Lorsqu’en 1983 Thomas Sankara arrive au pouvoir, le Burkina Faso est l’un des pays les plus pauvres du tiers monde, l’avenir de ce pays est compromis par une position géographique ingrate et une classe politique corrompue. C’est d’un pays à bout de souffle dont va hériter le capitaine. C’est ce constat que fait Thomas Sankara devant l’assemblée générale de l’ONU : « Dans le cas de l’ex Haute Volta, le processus était encore plus exemplaire. Nous étions la condensation magique, le raccourci de toutes les calamités qui ont fondu sur les pays dits « en voie de développement » ». Pourtant, comme le rappelle le capitaine, l’aide extérieure n’a cessé d’affluer vers son pays depuis son indépendance, mais cette aide est un échec.

L’échec de l’aide extérieure, pour Thomas Sankara, est dû aux élites dirigeantes passées qui : «  soit par naïveté, soit par égoïsme de classe, n’ont pas pu ou n’ont pas voulu maîtriser cet afflux extérieur, en saisir la portée et exprimer des exigences dans l’intérêt de notre peuple ». Thomas Sankara met en lumière une autre raison « l’aide au Sahel, à cause de son contenu et des mécanismes en place, n’est qu’une aide à la survie. Seuls, souligne-t-il, 30 pour cent de cette aide permet simplement au Sahel de vivre. Selon Jacques Giri, cette aide extérieure n’aurait d’autres buts que de continuer à développer les secteurs improductifs, imposant des charges intolérables à nos petits budgets, désorganisant nos campagnes, creusant les déficits de notre balance commerciale, accélérant notre endettement ». L’aide apportée aux pays en voie de développement cause donc plus de dégâts qu’elle n’en règle ; combinée à sa mauvaise gestion elle se transforme alors en véritable frein au développement de nos pays. Pour Thomas Sankara il nous faut donc refuser cette aide : « la politique d’assistance et d’aide n’a abouti qu’à nous désorganiser, à nous asservir, à nous déresponsabiliser dans notre espace économique, politique et culturel», et élaborer de nouvelles techniques et n’attendre qu’une seule aide : celle de nos bras et de notre intelligence. Véritable déclaration d’indépendance, le modèle énoncé par Thomas Sankara a pour objectif de trouver des solutions mieux adaptées et plus conformes à nos réalités tout en «  rejetant de manière abrupte et définitive toutes sortes de diktats extérieurs, pour créer ainsi les conditions d’une dignité à la hauteur de nos ambitions ».

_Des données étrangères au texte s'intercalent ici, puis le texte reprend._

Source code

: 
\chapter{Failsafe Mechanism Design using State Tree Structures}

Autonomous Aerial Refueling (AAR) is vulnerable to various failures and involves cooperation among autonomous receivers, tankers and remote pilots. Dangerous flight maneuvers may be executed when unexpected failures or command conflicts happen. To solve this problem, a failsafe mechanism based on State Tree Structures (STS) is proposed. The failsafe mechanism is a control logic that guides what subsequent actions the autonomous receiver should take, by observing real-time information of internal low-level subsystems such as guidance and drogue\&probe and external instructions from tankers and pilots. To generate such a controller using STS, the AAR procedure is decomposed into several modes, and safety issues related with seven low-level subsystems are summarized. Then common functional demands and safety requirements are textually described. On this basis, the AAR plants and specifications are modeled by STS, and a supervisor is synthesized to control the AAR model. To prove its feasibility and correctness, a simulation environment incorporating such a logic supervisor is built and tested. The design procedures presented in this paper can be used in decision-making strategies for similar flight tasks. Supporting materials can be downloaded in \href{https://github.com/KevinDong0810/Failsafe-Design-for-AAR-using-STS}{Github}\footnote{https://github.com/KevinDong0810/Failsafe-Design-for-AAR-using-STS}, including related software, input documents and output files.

Thomas Sankara reste aujourd’hui une figure incontournable de l’histoire africaine et un véritable modèle pour toute la jeunesse révolutionnaire africaine. Méditons donc sur sa pensée, analysons-la, actualisons-la et faisons en ressortir le meilleur afin que son message ne se perde pas dans les dédales de l’histoire.

La patrie ou la mort nous vaincrons.

 

Je suis Thomas Sankara

Nous sommes Thomas Sankara

Que l’Afrique retienne le nom de ses héros

NJA

 

Partagez

Auteur·e

njaone

Commentaires

Alli
Répondre

Très bel article. Le plus surprenant est que ces choses dites il ya plus d'une décennie reste encore d'actualité aujourd'hui et malheureusement la volonté de changer les choses n'arrive pas à atteindre les dirigeants politique. Serait il possible de avoir un article sur samory touré également?

TheLegend
Répondre

Merci! La fort du message de Thomas c'est son intemporalité
Merci pour la suggestion concernant Samory Touré en cours de reflexion!

Hamed LASSI
Répondre

Excellent article, c'est vraiment une belle mission de défendre l'Afrique...
il faut que ''Que l’Afrique retienne le nom de ses héros'' comme tu le dis si bien.
Merci beaucoup de nous éclairer NJA.